[Camera geometry data]
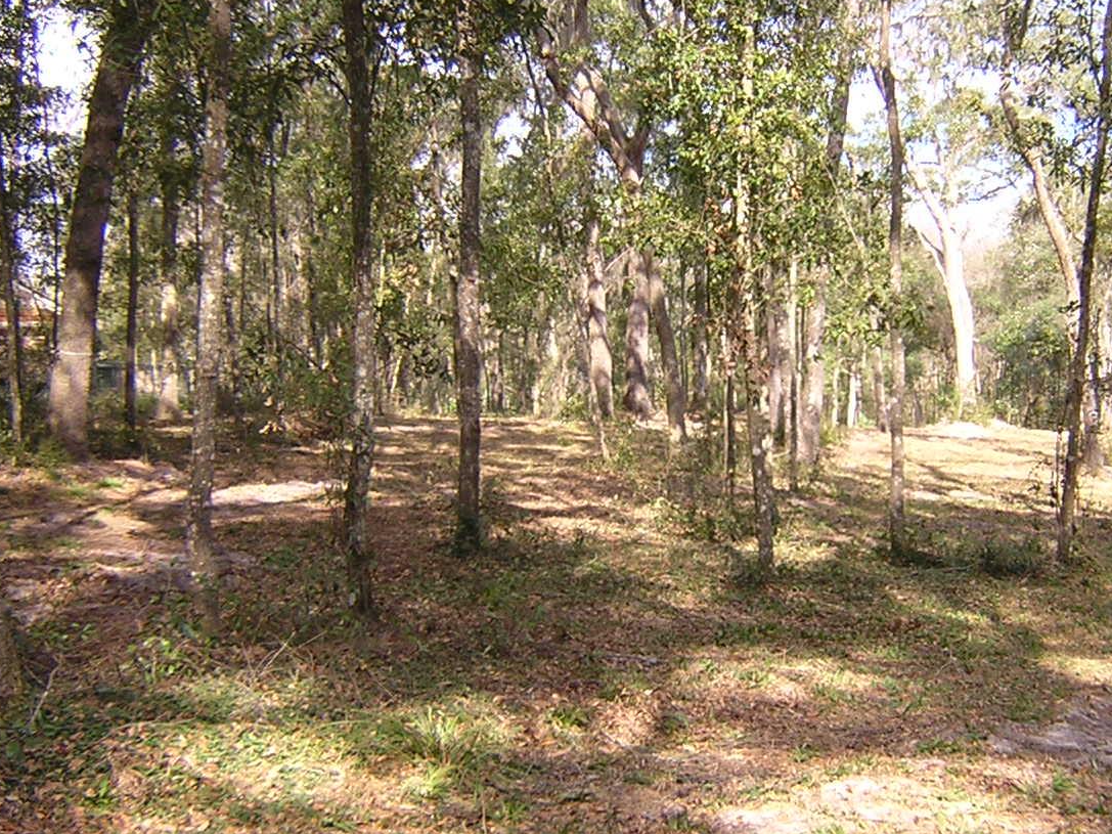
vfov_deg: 27.5
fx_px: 1702
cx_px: 688
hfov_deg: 36.0
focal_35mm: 53
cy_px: 385
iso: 100
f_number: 2.6
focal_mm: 4.7
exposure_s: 1/270
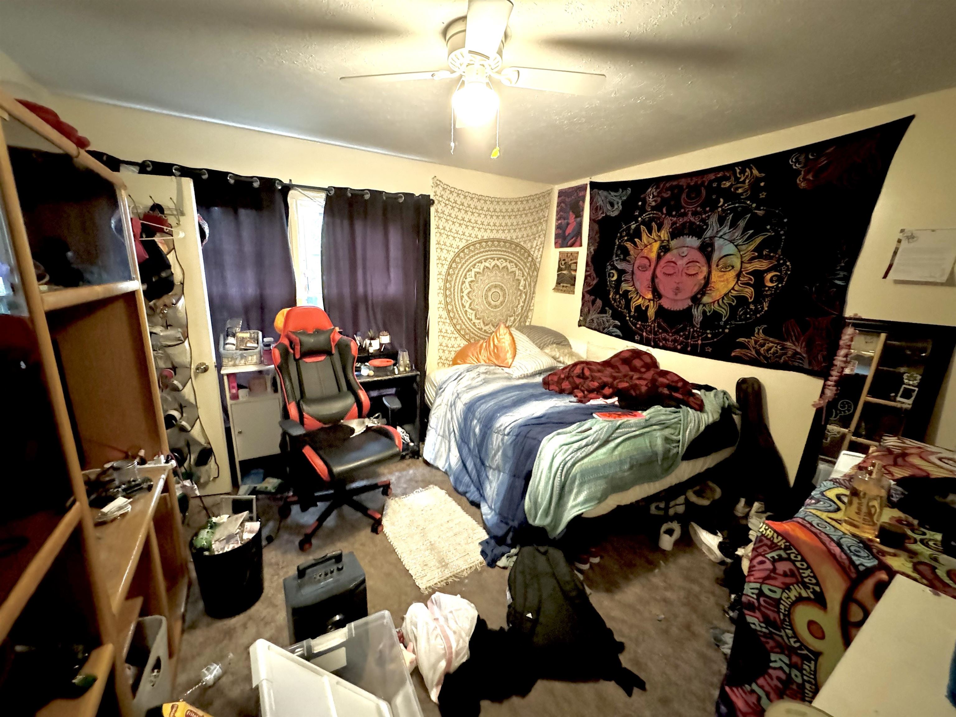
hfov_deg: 102.1
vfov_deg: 85.7
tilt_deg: -12.7
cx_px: 478
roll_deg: -1.6
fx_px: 387
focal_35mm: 14
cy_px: 358
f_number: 2.2
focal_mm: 2.22
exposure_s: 1/30
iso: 1600
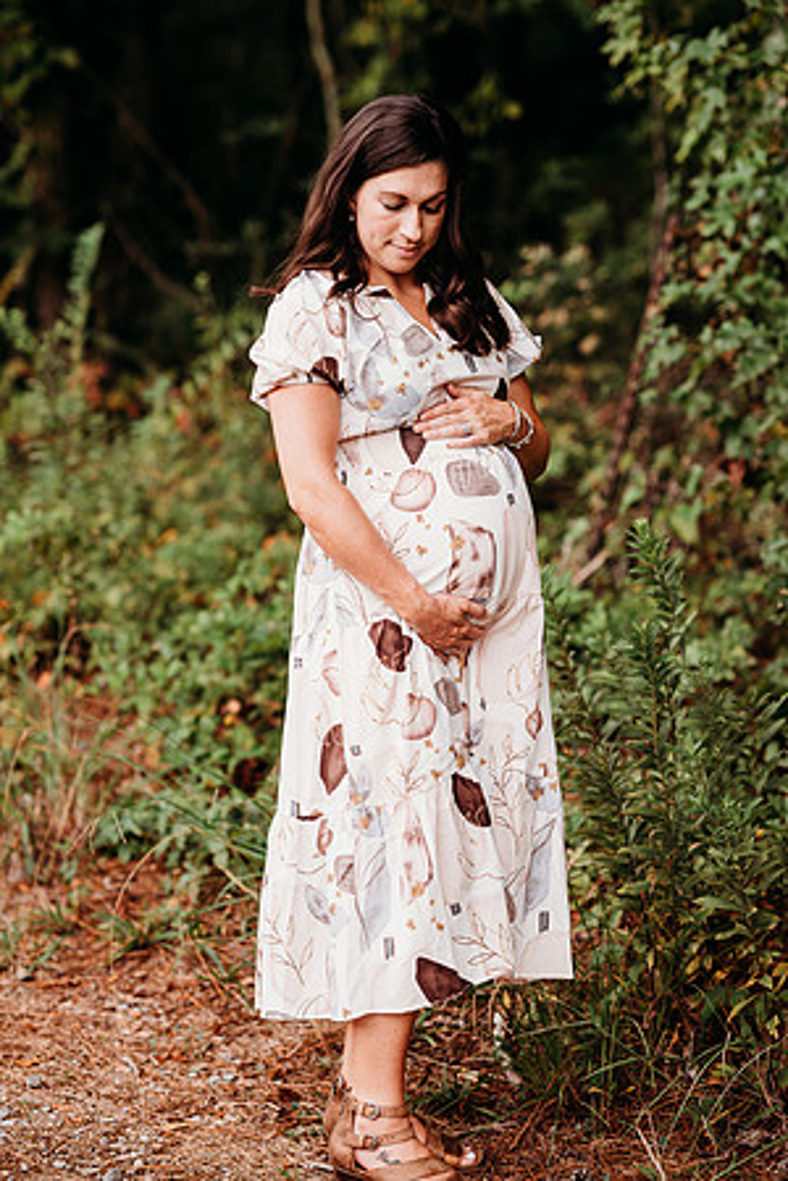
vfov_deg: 23.9
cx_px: 394
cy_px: 590
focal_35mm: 85
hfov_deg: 16.1
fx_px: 2791
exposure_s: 1/200
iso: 320
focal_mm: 85
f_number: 2.5
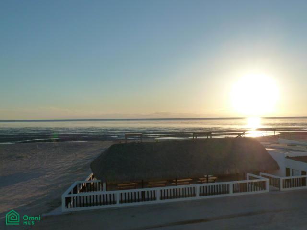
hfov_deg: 50.1
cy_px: 115
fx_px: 328
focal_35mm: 37
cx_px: 154
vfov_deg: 38.7
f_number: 5.6
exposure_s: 1/640
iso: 125
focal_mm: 6.1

- _Problem details_
Restate, exactly as they appear, the line with "exposure_s: 1/270" and all the lines after it up to the end of the data above; images do not belong in the copy.

- _Answer box_
exposure_s: 1/270
hfov_deg: 102.1
vfov_deg: 85.7
tilt_deg: -12.7
cx_px: 478
roll_deg: -1.6
fx_px: 387
focal_35mm: 14
cy_px: 358
f_number: 2.2
focal_mm: 2.22
exposure_s: 1/30
iso: 1600
vfov_deg: 23.9
cx_px: 394
cy_px: 590
focal_35mm: 85
hfov_deg: 16.1
fx_px: 2791
exposure_s: 1/200
iso: 320
focal_mm: 85
f_number: 2.5
hfov_deg: 50.1
cy_px: 115
fx_px: 328
focal_35mm: 37
cx_px: 154
vfov_deg: 38.7
f_number: 5.6
exposure_s: 1/640
iso: 125
focal_mm: 6.1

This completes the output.